3 An overview on case-specific solutions

According to the aforementioned aspects, flexibility, extensibility, and interdisciplinary applicability must be key features of a geoscientific laboratory database. In geoscience and neighbouring fields, some database models exist that take into account at least some of these requirements.

3.1 Relational databases

In many geoscientific disciplines, relational databases are used to organise data. For instance, Lehnert et al. (2000) developed a database structure concerning geochemical data. Horsburgh et al. (2008) presented a database model for environmental data. Strong et al. (2016) and He et al. (2019) report on geoanalytical databases. The database presented by Bär et al. (2020) is an excellent approach to storing petrophysical data, as it comprises a large number of petrophysical properties and provides detailed documentation of the data and data quality with appropriate metadata. The examples mentioned demonstrate that relational databases provide flexibility due to the modular structure, so that subsequent incorporation of new components is feasible. Although the preceding approaches are well suited for usage in their respective disciplines, their applicability as a general model for a geoscientific laboratory database is limited. For the incorporation of various geoscientific disciplines, it is important to consider different vocabularies specific to each discipline. Translation between the individual geoscientific vocabularies is crucial for an interdisciplinary database. Thesauri may be a solution to this problem, as they allow communication across different scientific vocabularies (e.g. Albertoni et al., 2018; Morrill et al., 2021). They further allow a later inclusion of disciplines without changing the framework of the original database.
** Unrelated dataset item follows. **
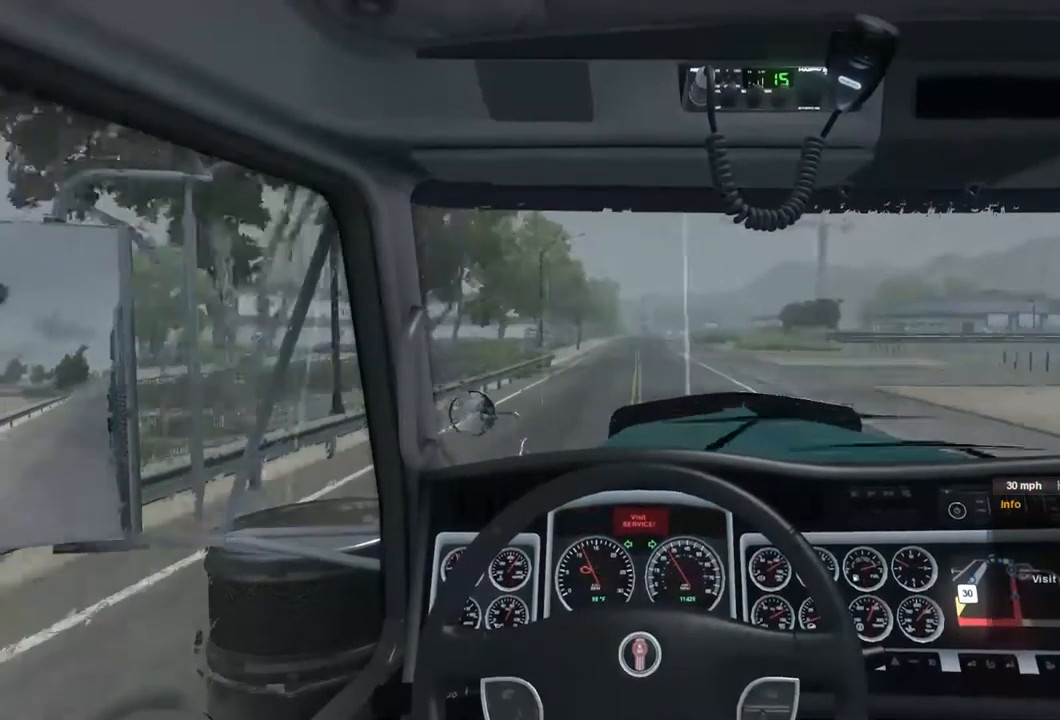
{"buttons": ["R2"], "left_stick": "center", "right_stick": "center", "events": []}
3.2 Complex workflow descriptors

Some laboratory methods are common procedures that follow a certain standard (e.g. DIN, 2023; ISO, 2023). However, often laboratory measurements are individual experiments with a workflow that is accepted community-wide but that is without any officially defined procedure. These experiments require distinct descriptions of each step from the sample preparation to the evaluation of the measured data. To guarantee the interoperability of research data according to the FAIR data principles, the documentation of the workflow has to be both understandable for researchers from other disciplines and machine-readable. Verdi et al. (2007) analyse the procedures related to nuclear magnetic resonance (NMR) spectroscopy and describe a conceptual model to capture the workflow of NMR spectroscopy experiments. Weigel et al. (2020) focus on the findability of data and workflows for machines and emphasise the importance of using persistent identifiers in this context. Samuel and König-Ries (2022) highlight the significance of understandable and comprehensive information about the provenance of scientific results and present their own approach to this information, based on the existing standard PROV-O (Lebo et al., 2013).

3.3 Homogenisation of interdisciplinary physical units

In medical science, the issue of the misinterpretation of units has been thoroughly addressed by Schadow et al. (1999). Their solution to this problem is known as the Unified Code for Units and Measure (UCUM), which is still part of an on-going discussion (Hall and Kuster, 2022). With the UCUM system, each unit of a physical property is described by a vector of seven dimensions. According to Schadow et al. (1999), these dimensions are length (metres), time (seconds), mass (grams), electrical charge (Coulombs), temperature (Kelvins), luminous intensity (candelas), and angle (radians). Similar to the International System of Units (SI), every unit of a physical quantity can be expressed as a combination of these seven basic units.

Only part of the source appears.